The two prime considerations in this dog were lipoma and liposarcoma. In contrast to lipomas, liposarcomas are uncommon neoplasms that consist of malignant lipoblasts and mesenchymal tissue.9,10 They are locally invasive, and metastasis to liver, lung, and bone have been reported.11 In dogs, a forelimb liposarcoma occurred after a glass foreign body and another caused extradural spinal cord compression.12,13 Liposarcomas are not thought to arise from malignant transformation of existing lipomas.11
Liposarcomas and lipomas can be difficult to differentiate in animals and humans and histologic assessment is required for definitive diagnosis. This is especially true if there is concurrent inflammation or necrosis, as in this report.1,8,14 Importantly, there are differences in the imaging characteristics of lipomas vs. liposarcomas. Sonographically, lipomas are well-demarcated hypoechoic masses when compared with surrounding mesenteric fat. They are usually relatively avascular and do not invade surrounding structures.1,7 Liposarcomas may have a similar echogenicity but can be more vascular and invade surrounding structures.8 In this dog, abdominal ultrasonography helped characterize the vascularity of the mass, the bladder mucosa, and the demarcation between the hypoechoic areas of necrotic fat and the more hyperechoic fibrous septae.

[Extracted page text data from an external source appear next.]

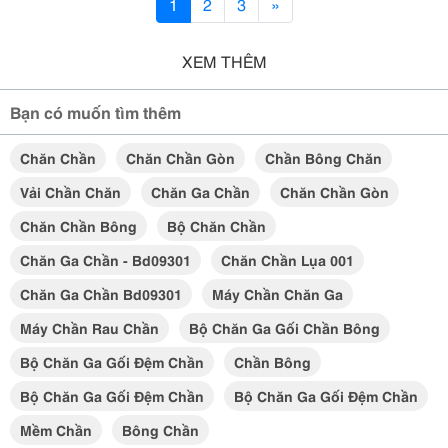
1
2
3
»
XEM THÊM
Bạn có muốn tìm thêm
Chăn Chần
Chăn Chần Gòn
Chần Bông Chăn
Vải Chần Chăn
Chăn Ga Chần
Chăn Chần Gòn
Chăn Chần Bông
Bộ Chăn Chần
Chăn Ga Chần - Bd09301
Chăn Chần Lụa 001
Chăn Ga Chần Bd09301
Máy Chần Chăn Ga
Máy Chần Rau Chần
Bộ Chăn Ga Gối Chần Bông
Bộ Chăn Ga Gối Đệm Chần
Chần Bông
Bộ Chăn Ga Gối Đệm Chần
Bộ Chăn Ga Gối Đệm Chần
Mềm Chần
Bông Chần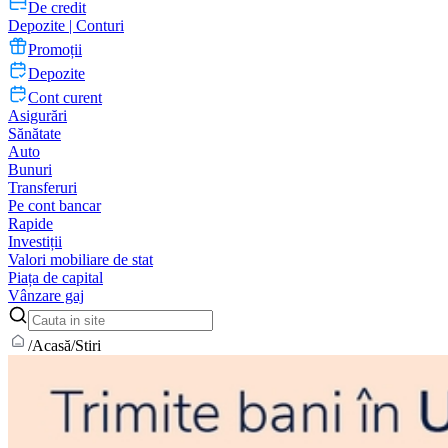
De credit
Depozite | Conturi
Promoții
Depozite
Cont curent
Asigurări
Sănătate
Auto
Bunuri
Transferuri
Pe cont bancar
Rapide
Investiții
Valori mobiliare de stat
Piața de capital
Vânzare gaj
/
Acasă
/
Stiri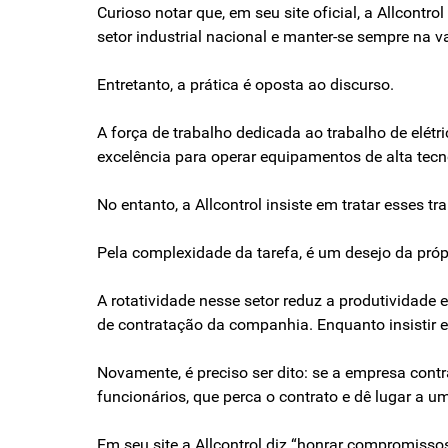
Curioso notar que, em seu site oficial, a Allco
setor industrial nacional e manter-se sempre na 
Entretanto, a prática é oposta ao discurso.
A força de trabalho dedicada ao trabalho de elét
excelência para operar equipamentos de alta tecn
No entanto, a Allcontrol insiste em tratar esses 
Pela complexidade da tarefa, é um desejo da próp
A rotatividade nesse setor reduz a produtividade e
de contratação da companhia. Enquanto insistir 
Novamente, é preciso ser dito: se a empresa cont
funcionários, que perca o contrato e dê lugar a 
Em seu site a Allcontrol diz “honrar compromisso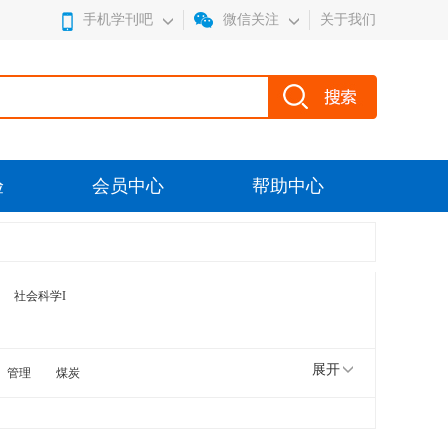
手机学刊吧
微信关注
关于我们
验
会员中心
帮助中心
社会科学I
展开
管理
煤炭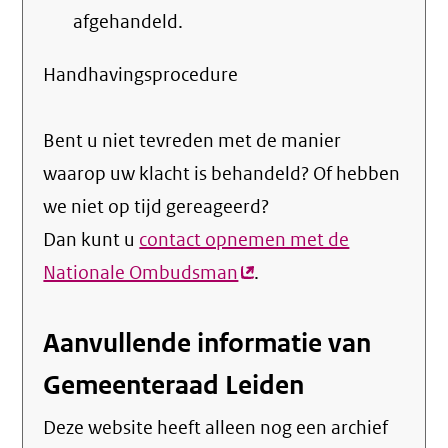
afgehandeld.
Handhavingsprocedure
Bent u niet tevreden met de manier
waarop uw klacht is behandeld? Of hebben
we niet op tijd gereageerd?
Dan kunt u
contact opnemen met de
Nationale Ombudsman
(externe
.
link)
Aanvullende informatie van
Gemeenteraad Leiden
Deze website heeft alleen nog een archief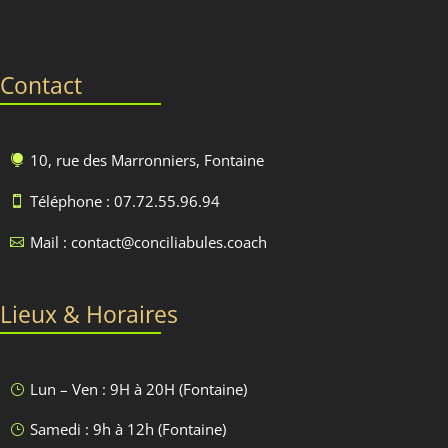
Contact
10, rue des Marronniers, Fontaine

Téléphone : 07.72.55.96.94

Mail : contact@conciliabules.coach

Lieux & Horaires
Lun – Ven : 9H à 20H (Fontaine)
}
Samedi : 9h à 12h (Fontaine)
}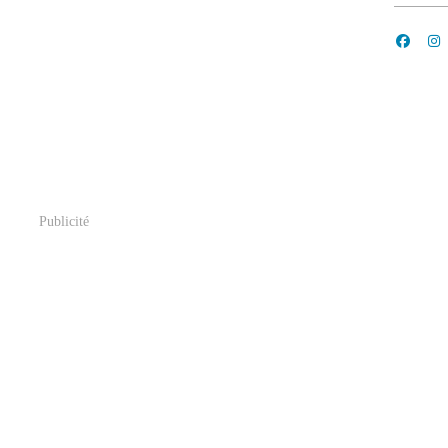
Publicité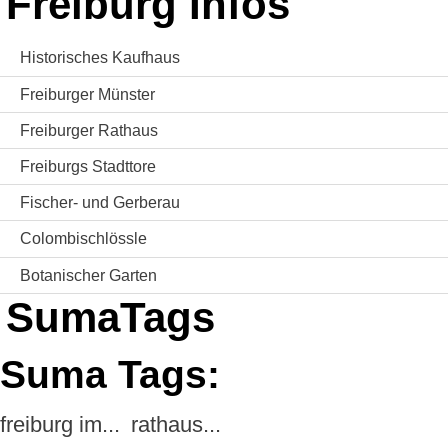
Freiburg Infos
Historisches Kaufhaus
Freiburger Münster
Freiburger Rathaus
Freiburgs Stadttore
Fischer- und Gerberau
Colombischlössle
Botanischer Garten
SumaTags
Suma Tags:
freiburg im...
rathaus...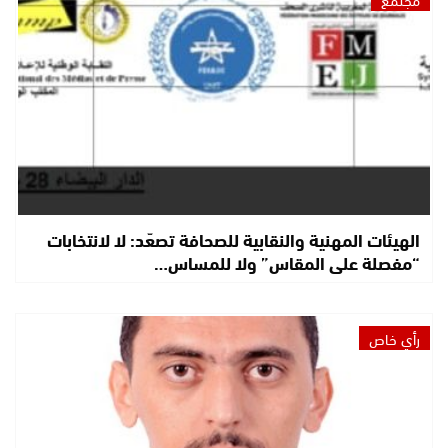
الهيئات المهنية والنقابية للصحافة تصعّد: لا لانتخابات
“مفصلة على المقاس” ولا للمساس…
رأي خاص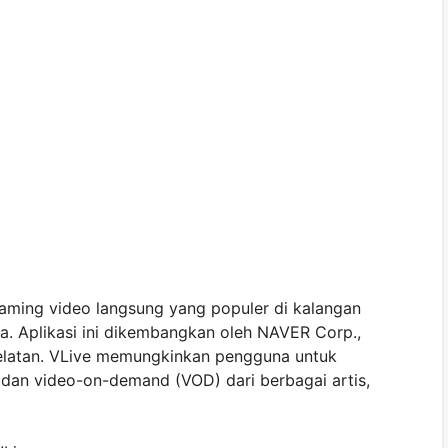
eaming video langsung yang populer di kalangan
. Aplikasi ini dikembangkan oleh NAVER Corp.,
Selatan. VLive memungkinkan pengguna untuk
 dan video-on-demand (VOD) dari berbagai artis,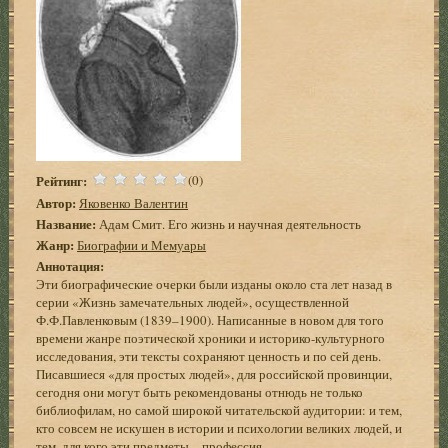
Рейтинг:
(0)
Автор:
Яковенко Валентин
Название:
Адам Смит. Его жизнь и научная деятельность
Жанр:
Биографии и Мемуары
Аннотация:
Эти биографические очерки были изданы около ста лет назад в
серии «Жизнь замечательных людей», осуществленной
Ф.Ф.Павленковым (1839–1900). Написанные в новом для того
времени жанре поэтической хроники и историко-культурного
исследования, эти тексты сохраняют ценность и по сей день.
Писавшиеся «для простых людей», для российской провинции,
сегодня они могут быть рекомендованы отнюдь не только
библиофилам, но самой широкой читательской аудитории: и тем,
кто совсем не искушен в истории и психологии великих людей, и
тем, для кого эти предметы – профессия.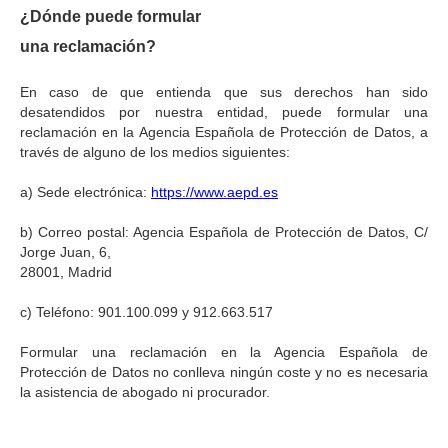
¿Dónde puede formular
una reclamación?
En caso de que entienda que sus derechos han sido
desatendidos por nuestra entidad, puede formular una
reclamación en la Agencia Española de Protección de Datos, a
través de alguno de los medios siguientes:
a) Sede electrónica:
https://www.aepd.es
b) Correo postal: Agencia Española de Protección de Datos, C/
Jorge Juan, 6,
28001, Madrid
c) Teléfono: 901.100.099 y 912.663.517
Formular una reclamación en la Agencia Española de
Protección de Datos no conlleva ningún coste y no es necesaria
la asistencia de abogado ni procurador.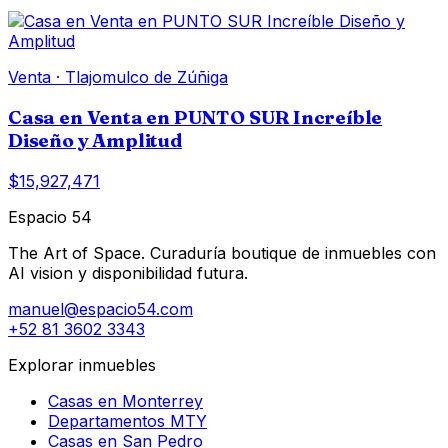
Venta
·
Tlajomulco de Zúñiga
Casa en Venta en PUNTO SUR Increíble
Diseño y Amplitud
$15,927,471
Espacio 54
The Art of Space. Curaduría boutique de inmuebles con
AI vision y disponibilidad futura.
manuel@espacio54.com
+52 81 3602 3343
Explorar inmuebles
Casas en Monterrey
Departamentos MTY
Casas en San Pedro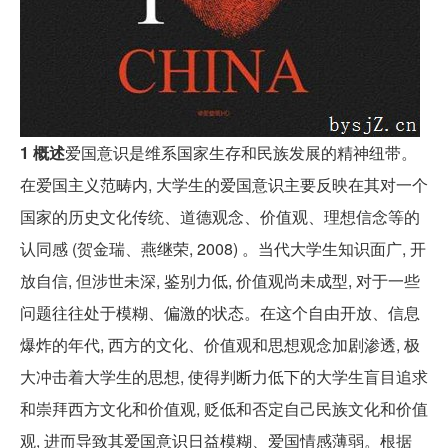
1 概述
爱国意识是维系国家生存和民族发展的精神纽带。
在爱国主义范畴内, 大学生的爱国意识主要反映在其对一个
国家的历史文化传统、道德观念、价值观、理想信念等的
认同感 (贺金瑞、燕继荣, 2008) 。当代大学生知识面广, 开
放自信, 但涉世未深, 鉴别力低, 价值观尚未成型, 对于一些
问题往往处于模糊、偏激的状态。在这个自由开放、信息
爆炸的年代, 西方的文化、价值观和思想观念加剧渗透, 极
大冲击着大学生的思想, 使得判断力低下的大学生盲目追求
和崇拜西方文化和价值观, 贬低和否定自己民族文化和价值
观, 进而导致其爱国意识日益模糊、爱国情感薄弱。根据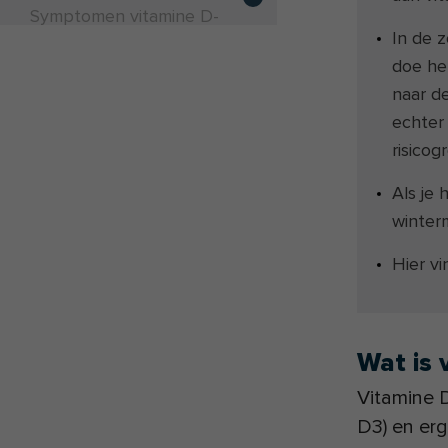
Symptomen vitamine D-
In de 
tekort
doe he
Hoe verhelp ik een
naar de
vitamine-D-tekort? Zon,
echter 
voeding en supplementen
risicog
Wanneer heb je meer risico
op een vitamine D-tekort?
Als je
winter
Kunnen je vitamine D
waarden ook te hoog zijn?
Hier v
Beperkte opname door
zonnebrandcrème
Maak je vitamine D aan
Wat is 
onder de zonnebank?
Vitamine D
Conclusie: zo voorkom je
D3) en erg
een vitamine D-tekort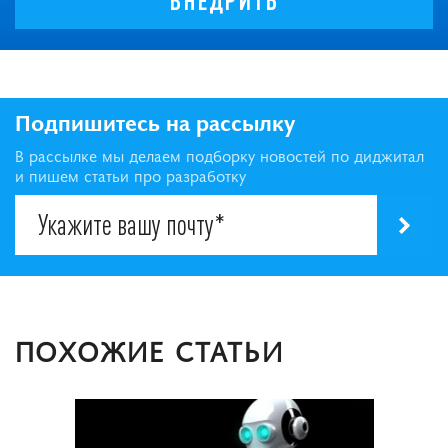
Подпишитесь на рассылку
В рассылке мы делаем подборку новостей по диджитал
и пишем статьи про разработку
ПОХОЖИЕ СТАТЬИ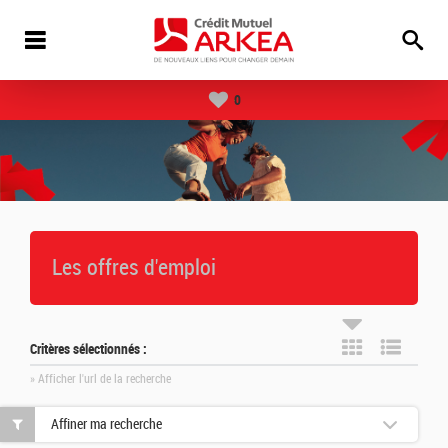
0
Les offres d'emploi
Critères sélectionnés :
» Afficher l'url de la recherche
Affiner ma recherche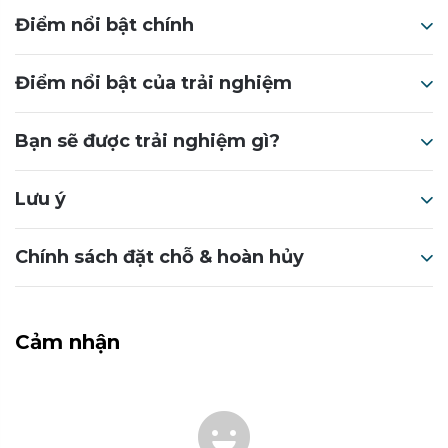
Điểm nổi bật chính
Điểm nổi bật của trải nghiệm
Bạn sẽ được trải nghiệm gì?
Lưu ý
Chính sách đặt chỗ & hoàn hủy
Cảm nhận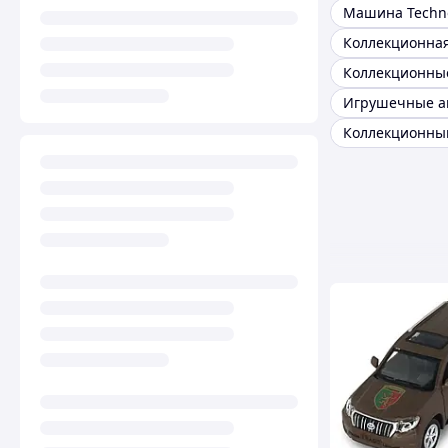
Машина Techno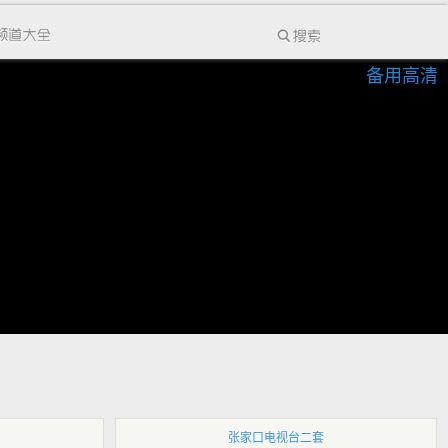
备用高清
张家口电视台二套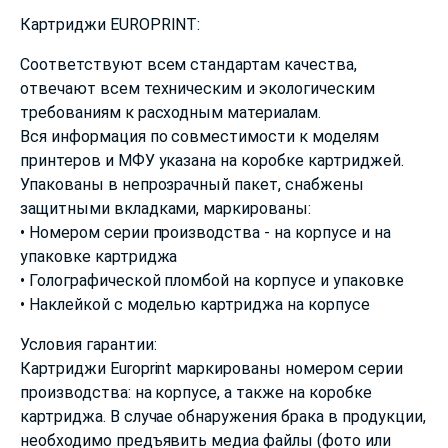
Картриджи EUROPRINT:
Соответствуют всем стандартам качества,
отвечают всем техническим и экологическим
требованиям к расходным материалам.
Вся информация по совместимости к моделям
принтеров и МФУ указана на коробке картриджей.
Упакованы в непрозрачный пакет, снабжены
защитными вкладками, маркированы:
• Номером серии производства - на корпусе и на
упаковке картриджа
• Голографической пломбой на корпусе и упаковке
• Наклейкой с моделью картриджа на корпусе
Условия гарантии:
Картриджи Europrint маркированы номером серии
производства: на корпусе, а также на коробке
картриджа. В случае обнаружения брака в продукции,
необходимо предъявить медиа файлы (фото или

This pattern of echogenic demarcation on ultrasound has been reported in fatty masses with fibrous septae in humans.7 In this dog, the large size of the mass was a clear limitation in gaining information about the origin of the mass using ultrasonography alone. Identification of fat within a lesion is better achieved with CT than ultrasound.14 Identification of fat on CT imaging is based on X-ray attenuation. Fat appears dark, having Hounsfield unit values typically <−20.14 On CT imaging, lipomas have relatively homogenous attenuation typical of fat, whereas liposarcomas are irregular with thickened capsules and heterogeneous regions of attenuation.8,14 Well-differentiated liposarcomas can resemble lipomas with attenuation equal to that of fat. However, with liposarcomas, the fibrous septae are often thicker, more irregular, or more nodular than in lipomas.14
In this patient, the mass appeared fatty in CT images with hyperattenuating fibrous bands. Furthermore, with CT it was obvious that the mass did not arise from the bladder or spleen, although its origin was not definitively identified.